- What to do -
Search for the word "Eleven" in the entries. Each line that holds it should be copied.

- Dataset -
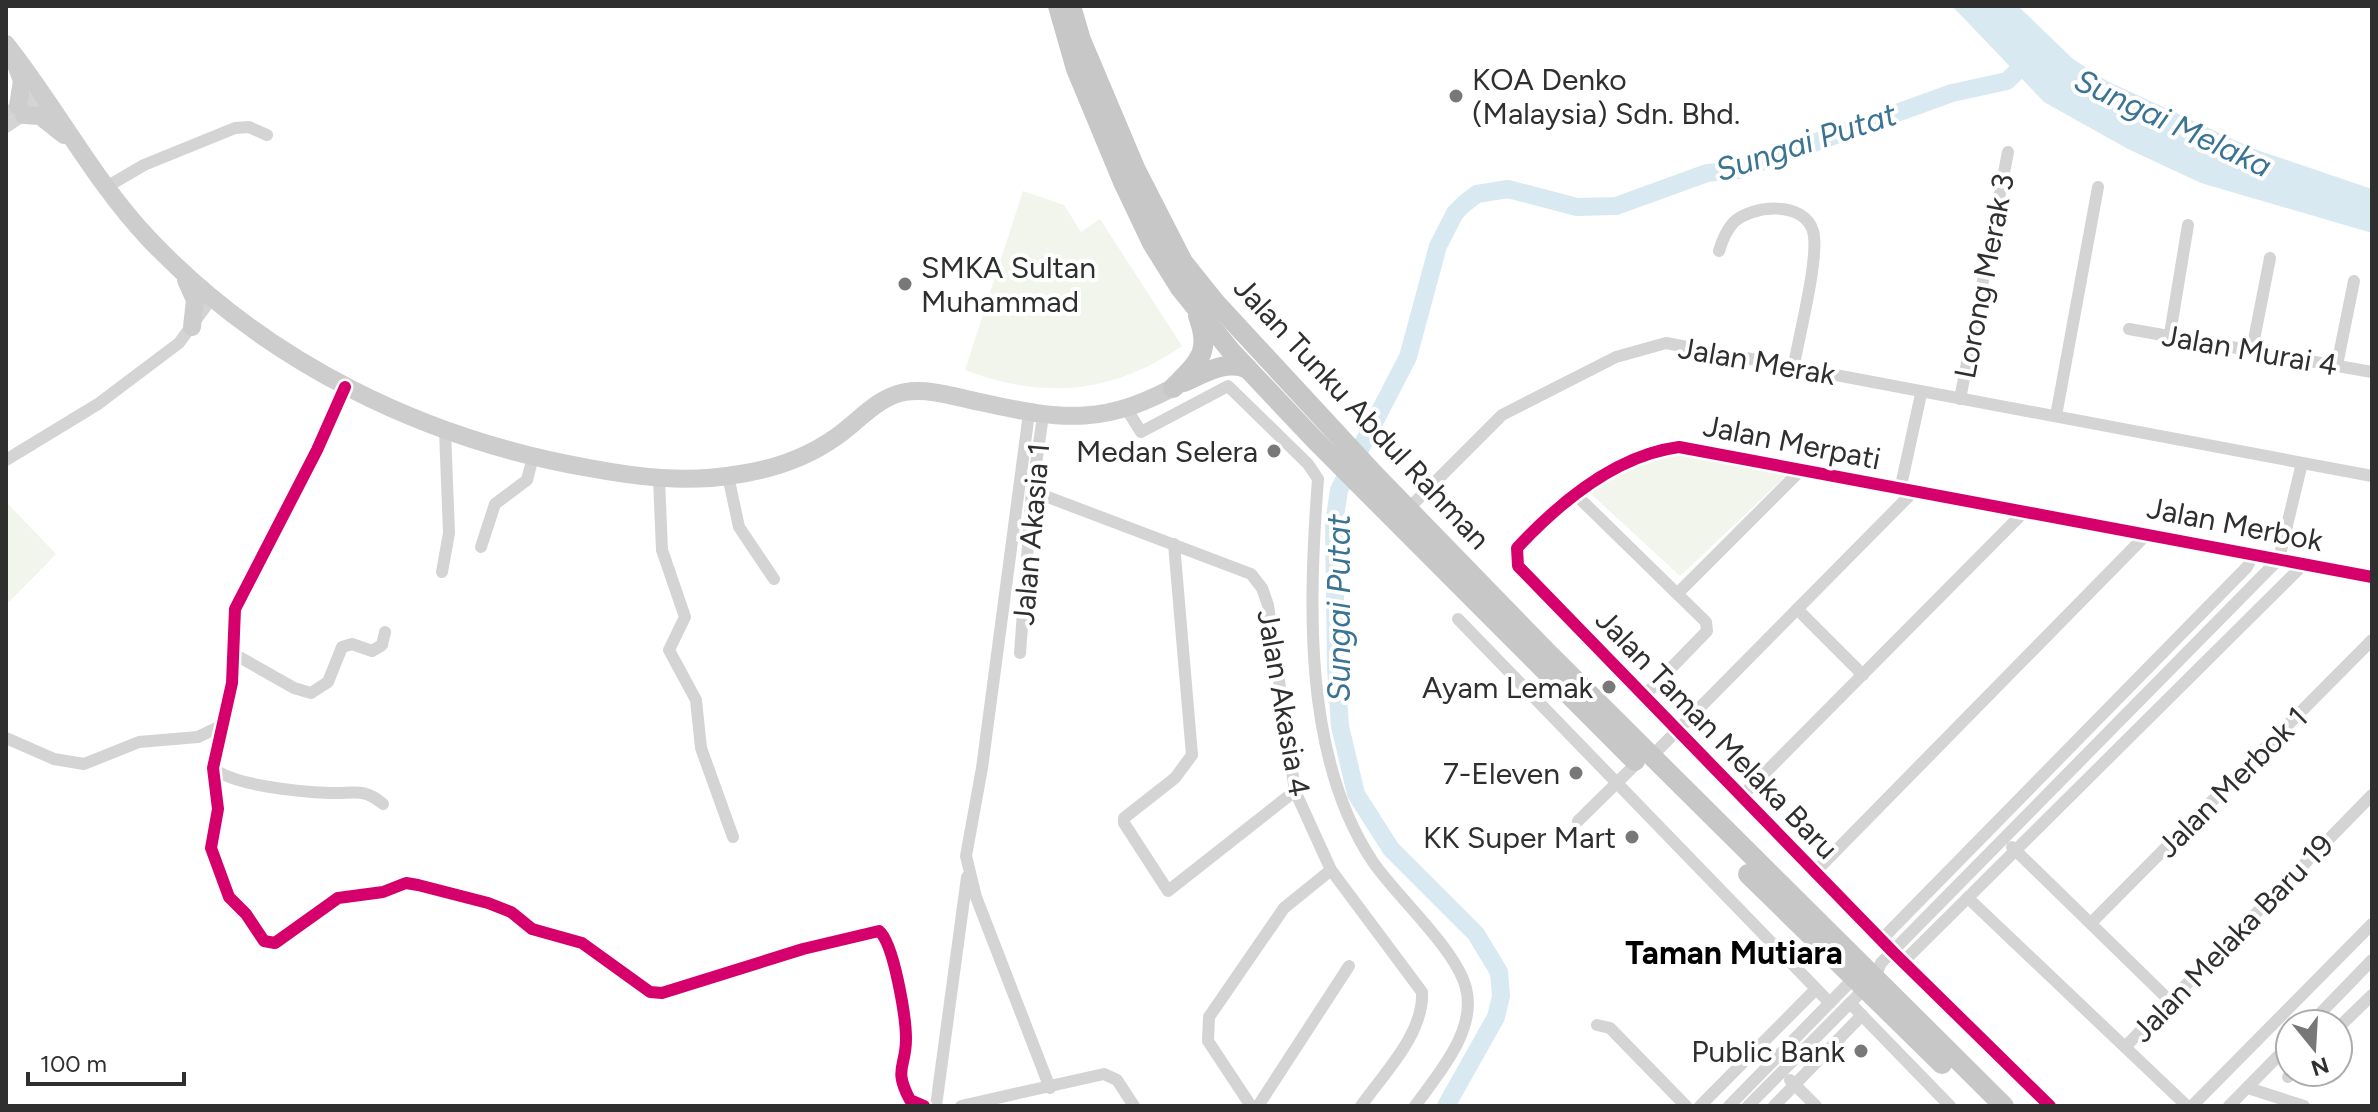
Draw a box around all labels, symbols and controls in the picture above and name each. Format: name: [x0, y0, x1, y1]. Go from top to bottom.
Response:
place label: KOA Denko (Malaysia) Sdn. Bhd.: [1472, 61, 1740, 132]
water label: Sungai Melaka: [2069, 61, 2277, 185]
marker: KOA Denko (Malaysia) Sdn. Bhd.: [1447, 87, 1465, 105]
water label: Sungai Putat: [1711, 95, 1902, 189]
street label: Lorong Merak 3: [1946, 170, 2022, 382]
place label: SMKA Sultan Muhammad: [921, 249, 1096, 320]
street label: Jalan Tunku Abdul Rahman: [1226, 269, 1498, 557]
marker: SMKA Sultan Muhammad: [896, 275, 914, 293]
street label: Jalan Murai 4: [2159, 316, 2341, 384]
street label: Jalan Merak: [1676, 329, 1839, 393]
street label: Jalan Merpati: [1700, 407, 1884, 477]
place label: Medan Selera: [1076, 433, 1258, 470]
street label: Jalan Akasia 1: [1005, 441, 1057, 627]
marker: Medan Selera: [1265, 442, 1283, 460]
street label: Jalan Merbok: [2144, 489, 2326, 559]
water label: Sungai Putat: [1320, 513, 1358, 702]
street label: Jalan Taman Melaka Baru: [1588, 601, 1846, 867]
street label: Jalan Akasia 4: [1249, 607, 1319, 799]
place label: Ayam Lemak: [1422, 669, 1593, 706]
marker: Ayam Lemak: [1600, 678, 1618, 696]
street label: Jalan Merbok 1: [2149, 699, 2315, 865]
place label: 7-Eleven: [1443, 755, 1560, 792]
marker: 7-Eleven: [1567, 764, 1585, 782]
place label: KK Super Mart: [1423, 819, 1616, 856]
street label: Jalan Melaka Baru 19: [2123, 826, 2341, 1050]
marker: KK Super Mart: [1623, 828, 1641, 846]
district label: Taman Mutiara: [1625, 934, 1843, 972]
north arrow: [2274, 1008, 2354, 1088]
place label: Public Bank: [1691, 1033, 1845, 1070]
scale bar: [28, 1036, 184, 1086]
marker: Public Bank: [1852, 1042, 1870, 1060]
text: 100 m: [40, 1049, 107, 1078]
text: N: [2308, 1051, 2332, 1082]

- Output of the task -
place label: 7-Eleven: [1443, 755, 1560, 792]
marker: 7-Eleven: [1567, 764, 1585, 782]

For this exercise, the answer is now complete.